§ About this exercise: Please rewrite the lines from the start of the records through the line containing "弱みがあるか？（エルテック、フォーマルハウト、テックインサイ", replacing "ゲスト" with "ビジター" and leaving everything else unchanged.
BEGIN Data listing
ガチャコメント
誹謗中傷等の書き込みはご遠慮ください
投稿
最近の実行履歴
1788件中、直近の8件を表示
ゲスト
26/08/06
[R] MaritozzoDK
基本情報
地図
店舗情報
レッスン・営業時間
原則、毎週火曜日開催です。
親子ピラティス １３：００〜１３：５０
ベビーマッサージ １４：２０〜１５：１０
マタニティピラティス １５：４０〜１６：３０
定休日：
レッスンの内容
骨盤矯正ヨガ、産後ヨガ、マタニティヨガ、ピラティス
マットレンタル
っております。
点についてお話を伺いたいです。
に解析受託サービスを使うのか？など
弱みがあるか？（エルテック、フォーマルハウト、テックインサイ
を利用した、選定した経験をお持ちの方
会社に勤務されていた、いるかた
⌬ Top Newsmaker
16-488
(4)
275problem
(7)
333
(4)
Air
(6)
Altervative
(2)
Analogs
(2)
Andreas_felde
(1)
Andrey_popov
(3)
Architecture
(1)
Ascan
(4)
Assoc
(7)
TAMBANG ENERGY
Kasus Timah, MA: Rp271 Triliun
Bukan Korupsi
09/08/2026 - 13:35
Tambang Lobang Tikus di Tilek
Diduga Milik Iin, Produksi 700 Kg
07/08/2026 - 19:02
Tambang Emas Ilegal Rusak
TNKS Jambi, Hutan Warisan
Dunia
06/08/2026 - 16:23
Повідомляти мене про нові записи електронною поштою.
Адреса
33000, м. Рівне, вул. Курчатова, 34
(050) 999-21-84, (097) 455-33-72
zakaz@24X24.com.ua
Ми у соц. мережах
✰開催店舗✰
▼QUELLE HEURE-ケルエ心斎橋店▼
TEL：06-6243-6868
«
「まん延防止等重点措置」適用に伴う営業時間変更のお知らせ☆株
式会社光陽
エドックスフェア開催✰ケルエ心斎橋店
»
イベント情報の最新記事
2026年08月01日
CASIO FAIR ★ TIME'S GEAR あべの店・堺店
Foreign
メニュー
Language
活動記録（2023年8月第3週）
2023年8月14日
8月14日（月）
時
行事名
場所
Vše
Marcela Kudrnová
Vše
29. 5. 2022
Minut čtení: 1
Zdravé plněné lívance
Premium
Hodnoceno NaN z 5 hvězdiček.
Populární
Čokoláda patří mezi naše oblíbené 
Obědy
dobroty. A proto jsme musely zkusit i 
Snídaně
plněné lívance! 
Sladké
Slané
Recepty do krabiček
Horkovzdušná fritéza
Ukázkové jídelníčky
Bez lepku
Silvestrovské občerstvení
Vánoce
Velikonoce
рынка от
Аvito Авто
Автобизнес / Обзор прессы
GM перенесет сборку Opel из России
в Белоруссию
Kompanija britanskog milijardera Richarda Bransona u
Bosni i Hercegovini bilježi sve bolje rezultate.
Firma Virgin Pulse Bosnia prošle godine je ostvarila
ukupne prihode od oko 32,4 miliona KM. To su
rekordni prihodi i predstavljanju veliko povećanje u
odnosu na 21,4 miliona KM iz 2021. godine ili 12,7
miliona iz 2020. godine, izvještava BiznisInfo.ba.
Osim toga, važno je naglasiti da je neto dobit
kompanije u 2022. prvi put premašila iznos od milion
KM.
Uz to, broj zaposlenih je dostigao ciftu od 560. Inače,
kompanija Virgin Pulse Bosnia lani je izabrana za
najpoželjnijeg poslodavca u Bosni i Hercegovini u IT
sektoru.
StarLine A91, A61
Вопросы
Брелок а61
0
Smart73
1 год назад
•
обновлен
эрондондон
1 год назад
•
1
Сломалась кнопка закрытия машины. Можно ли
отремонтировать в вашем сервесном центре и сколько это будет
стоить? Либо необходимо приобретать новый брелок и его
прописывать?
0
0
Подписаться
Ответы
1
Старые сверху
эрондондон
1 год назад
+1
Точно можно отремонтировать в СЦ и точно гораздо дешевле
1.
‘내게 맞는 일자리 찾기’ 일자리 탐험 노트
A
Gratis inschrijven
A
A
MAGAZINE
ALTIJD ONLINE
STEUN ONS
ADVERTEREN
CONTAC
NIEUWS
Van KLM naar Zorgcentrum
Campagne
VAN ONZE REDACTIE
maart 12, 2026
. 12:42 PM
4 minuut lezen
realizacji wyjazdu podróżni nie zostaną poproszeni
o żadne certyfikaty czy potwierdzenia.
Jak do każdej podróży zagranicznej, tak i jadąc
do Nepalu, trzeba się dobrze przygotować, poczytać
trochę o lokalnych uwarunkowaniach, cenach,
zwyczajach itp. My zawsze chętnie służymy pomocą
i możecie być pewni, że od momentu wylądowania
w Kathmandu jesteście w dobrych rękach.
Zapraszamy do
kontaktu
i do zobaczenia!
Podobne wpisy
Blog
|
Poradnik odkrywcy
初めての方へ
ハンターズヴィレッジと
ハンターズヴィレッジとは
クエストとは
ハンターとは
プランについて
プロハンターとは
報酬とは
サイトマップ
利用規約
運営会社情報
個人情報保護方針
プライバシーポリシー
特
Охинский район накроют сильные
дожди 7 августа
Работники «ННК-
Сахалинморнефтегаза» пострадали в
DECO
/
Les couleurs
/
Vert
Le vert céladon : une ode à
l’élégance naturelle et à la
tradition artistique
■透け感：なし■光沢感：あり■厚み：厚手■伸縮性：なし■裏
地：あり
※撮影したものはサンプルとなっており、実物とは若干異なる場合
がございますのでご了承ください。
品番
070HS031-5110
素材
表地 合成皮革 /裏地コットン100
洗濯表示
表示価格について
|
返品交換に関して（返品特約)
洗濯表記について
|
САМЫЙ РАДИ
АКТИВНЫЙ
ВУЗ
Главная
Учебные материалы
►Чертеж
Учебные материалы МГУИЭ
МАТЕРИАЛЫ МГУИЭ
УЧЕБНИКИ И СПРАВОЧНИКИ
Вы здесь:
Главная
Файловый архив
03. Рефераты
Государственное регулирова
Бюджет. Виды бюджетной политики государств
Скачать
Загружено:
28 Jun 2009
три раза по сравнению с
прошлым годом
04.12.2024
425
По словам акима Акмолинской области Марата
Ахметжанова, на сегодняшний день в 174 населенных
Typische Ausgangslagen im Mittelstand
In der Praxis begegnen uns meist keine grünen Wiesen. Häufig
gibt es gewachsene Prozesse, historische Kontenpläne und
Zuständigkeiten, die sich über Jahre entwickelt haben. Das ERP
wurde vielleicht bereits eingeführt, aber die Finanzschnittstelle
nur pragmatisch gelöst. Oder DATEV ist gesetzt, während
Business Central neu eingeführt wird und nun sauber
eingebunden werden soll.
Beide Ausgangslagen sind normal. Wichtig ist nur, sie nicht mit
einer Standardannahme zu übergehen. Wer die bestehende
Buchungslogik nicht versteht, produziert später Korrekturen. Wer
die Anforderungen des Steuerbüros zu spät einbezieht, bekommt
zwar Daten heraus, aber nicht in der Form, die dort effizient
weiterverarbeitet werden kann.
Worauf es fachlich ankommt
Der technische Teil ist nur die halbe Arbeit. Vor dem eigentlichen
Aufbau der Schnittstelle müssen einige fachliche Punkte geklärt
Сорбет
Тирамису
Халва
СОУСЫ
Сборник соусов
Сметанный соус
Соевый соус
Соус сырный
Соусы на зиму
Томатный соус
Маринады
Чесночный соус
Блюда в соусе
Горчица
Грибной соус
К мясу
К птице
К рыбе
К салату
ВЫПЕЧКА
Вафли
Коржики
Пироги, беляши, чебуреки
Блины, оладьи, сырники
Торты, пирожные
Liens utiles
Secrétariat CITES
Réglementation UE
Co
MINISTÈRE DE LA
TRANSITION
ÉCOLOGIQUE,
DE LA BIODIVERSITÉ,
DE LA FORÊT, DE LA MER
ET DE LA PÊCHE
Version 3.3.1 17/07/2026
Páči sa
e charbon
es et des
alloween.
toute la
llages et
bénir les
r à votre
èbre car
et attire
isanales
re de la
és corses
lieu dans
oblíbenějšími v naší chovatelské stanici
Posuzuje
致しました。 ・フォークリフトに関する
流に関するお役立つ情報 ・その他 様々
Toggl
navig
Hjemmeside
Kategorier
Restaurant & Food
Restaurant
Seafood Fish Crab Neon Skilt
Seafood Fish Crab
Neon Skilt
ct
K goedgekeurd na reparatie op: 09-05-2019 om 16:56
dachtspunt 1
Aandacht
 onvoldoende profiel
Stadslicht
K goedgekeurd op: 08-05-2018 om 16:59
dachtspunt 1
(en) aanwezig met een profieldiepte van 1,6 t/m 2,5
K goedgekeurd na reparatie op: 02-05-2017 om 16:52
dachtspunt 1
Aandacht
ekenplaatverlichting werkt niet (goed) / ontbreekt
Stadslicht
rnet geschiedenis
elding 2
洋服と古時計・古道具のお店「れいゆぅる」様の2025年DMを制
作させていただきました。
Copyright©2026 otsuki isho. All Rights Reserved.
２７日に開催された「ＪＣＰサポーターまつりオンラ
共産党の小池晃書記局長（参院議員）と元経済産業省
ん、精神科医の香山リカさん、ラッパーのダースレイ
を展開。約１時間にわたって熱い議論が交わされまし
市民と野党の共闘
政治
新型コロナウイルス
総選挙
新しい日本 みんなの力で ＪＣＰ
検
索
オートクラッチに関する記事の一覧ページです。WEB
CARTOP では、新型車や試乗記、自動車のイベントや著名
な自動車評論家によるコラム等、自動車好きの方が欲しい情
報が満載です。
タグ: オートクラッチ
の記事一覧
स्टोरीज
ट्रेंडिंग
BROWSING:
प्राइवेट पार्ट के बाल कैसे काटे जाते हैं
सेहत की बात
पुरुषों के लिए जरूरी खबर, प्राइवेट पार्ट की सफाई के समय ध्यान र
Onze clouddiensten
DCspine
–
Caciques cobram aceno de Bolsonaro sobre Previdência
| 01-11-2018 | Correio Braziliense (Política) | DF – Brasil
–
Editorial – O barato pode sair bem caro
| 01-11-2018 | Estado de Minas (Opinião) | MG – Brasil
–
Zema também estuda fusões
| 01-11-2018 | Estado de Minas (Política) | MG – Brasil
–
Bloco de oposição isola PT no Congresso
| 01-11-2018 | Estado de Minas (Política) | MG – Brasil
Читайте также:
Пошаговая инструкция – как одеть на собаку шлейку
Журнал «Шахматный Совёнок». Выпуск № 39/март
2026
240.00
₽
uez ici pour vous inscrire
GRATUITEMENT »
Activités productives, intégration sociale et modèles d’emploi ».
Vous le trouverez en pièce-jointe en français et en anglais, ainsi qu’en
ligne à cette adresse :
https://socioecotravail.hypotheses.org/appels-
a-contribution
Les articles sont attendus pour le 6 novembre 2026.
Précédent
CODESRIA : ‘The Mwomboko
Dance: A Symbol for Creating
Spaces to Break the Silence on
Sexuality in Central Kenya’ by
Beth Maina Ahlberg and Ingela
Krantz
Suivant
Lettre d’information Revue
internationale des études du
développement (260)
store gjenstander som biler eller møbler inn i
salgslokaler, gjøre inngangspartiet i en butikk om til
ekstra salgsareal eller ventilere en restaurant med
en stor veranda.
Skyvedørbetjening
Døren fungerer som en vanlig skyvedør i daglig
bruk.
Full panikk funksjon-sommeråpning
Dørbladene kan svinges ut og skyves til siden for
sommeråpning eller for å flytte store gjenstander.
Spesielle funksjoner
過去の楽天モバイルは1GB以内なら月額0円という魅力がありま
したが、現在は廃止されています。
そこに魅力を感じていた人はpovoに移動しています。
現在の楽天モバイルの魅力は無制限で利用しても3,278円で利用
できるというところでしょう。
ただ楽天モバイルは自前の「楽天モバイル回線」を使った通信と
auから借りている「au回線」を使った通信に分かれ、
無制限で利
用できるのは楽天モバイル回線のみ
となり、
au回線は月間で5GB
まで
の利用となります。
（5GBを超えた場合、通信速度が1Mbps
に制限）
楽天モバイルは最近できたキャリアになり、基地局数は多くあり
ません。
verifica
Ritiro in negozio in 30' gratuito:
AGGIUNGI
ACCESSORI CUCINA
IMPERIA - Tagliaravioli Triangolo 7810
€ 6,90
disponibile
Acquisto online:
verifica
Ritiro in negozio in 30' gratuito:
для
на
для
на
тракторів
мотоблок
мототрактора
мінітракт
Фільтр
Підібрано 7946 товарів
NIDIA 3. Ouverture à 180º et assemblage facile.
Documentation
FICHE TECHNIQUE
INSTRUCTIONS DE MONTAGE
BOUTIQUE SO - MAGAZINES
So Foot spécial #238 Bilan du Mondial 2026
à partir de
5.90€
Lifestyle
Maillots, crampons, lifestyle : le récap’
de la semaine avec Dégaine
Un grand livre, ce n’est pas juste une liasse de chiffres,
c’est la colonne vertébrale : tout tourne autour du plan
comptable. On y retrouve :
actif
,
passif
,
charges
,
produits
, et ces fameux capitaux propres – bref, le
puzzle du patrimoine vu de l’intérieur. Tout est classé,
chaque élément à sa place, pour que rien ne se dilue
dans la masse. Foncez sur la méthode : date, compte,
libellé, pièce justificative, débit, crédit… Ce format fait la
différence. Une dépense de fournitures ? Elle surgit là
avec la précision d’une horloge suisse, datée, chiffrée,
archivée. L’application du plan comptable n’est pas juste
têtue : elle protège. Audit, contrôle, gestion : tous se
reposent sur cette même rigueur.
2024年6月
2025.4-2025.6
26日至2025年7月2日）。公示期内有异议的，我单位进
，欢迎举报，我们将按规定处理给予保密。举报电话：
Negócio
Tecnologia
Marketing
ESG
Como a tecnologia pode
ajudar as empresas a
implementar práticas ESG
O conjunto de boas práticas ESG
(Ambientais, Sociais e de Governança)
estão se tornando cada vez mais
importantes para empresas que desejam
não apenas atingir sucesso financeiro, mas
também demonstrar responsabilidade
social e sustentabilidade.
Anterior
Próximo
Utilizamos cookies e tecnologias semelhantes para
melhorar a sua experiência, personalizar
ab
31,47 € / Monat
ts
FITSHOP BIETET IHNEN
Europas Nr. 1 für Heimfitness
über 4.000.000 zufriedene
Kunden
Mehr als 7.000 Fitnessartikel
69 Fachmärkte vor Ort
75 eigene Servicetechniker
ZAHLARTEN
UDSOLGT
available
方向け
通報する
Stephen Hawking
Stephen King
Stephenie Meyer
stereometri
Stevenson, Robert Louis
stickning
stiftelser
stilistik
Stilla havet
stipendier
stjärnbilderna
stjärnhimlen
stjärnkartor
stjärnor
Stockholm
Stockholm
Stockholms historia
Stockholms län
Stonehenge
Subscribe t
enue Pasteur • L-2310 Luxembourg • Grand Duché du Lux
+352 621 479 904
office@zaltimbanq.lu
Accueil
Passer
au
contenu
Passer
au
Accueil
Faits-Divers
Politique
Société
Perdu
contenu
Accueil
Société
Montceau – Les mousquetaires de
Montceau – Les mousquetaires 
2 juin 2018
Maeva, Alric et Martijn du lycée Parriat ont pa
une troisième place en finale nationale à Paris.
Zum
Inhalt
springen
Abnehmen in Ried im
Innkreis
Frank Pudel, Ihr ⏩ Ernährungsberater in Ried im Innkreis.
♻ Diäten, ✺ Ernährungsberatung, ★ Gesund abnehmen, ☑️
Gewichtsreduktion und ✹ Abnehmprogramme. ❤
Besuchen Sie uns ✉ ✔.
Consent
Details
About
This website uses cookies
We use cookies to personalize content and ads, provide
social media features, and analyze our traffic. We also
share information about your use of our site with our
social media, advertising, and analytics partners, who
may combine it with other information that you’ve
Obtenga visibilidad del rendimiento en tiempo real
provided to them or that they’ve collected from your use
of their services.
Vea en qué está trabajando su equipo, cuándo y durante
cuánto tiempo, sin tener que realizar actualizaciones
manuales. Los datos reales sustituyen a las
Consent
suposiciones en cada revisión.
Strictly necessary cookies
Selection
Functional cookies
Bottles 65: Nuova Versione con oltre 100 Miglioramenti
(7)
END Data listing
§ Answer:
ガチャコメント
誹謗中傷等の書き込みはご遠慮ください
投稿
最近の実行履歴
1788件中、直近の8件を表示
ビジター
26/08/06
[R] MaritozzoDK
基本情報
地図
店舗情報
レッスン・営業時間
原則、毎週火曜日開催です。
親子ピラティス １３：００〜１３：５０
ベビーマッサージ １４：２０〜１５：１０
マタニティピラティス １５：４０〜１６：３０
定休日：
レッスンの内容
骨盤矯正ヨガ、産後ヨガ、マタニティヨガ、ピラティス
マットレンタル
っております。
点についてお話を伺いたいです。
に解析受託サービスを使うのか？など
弱みがあるか？（エルテック、フォーマルハウト、テックインサイ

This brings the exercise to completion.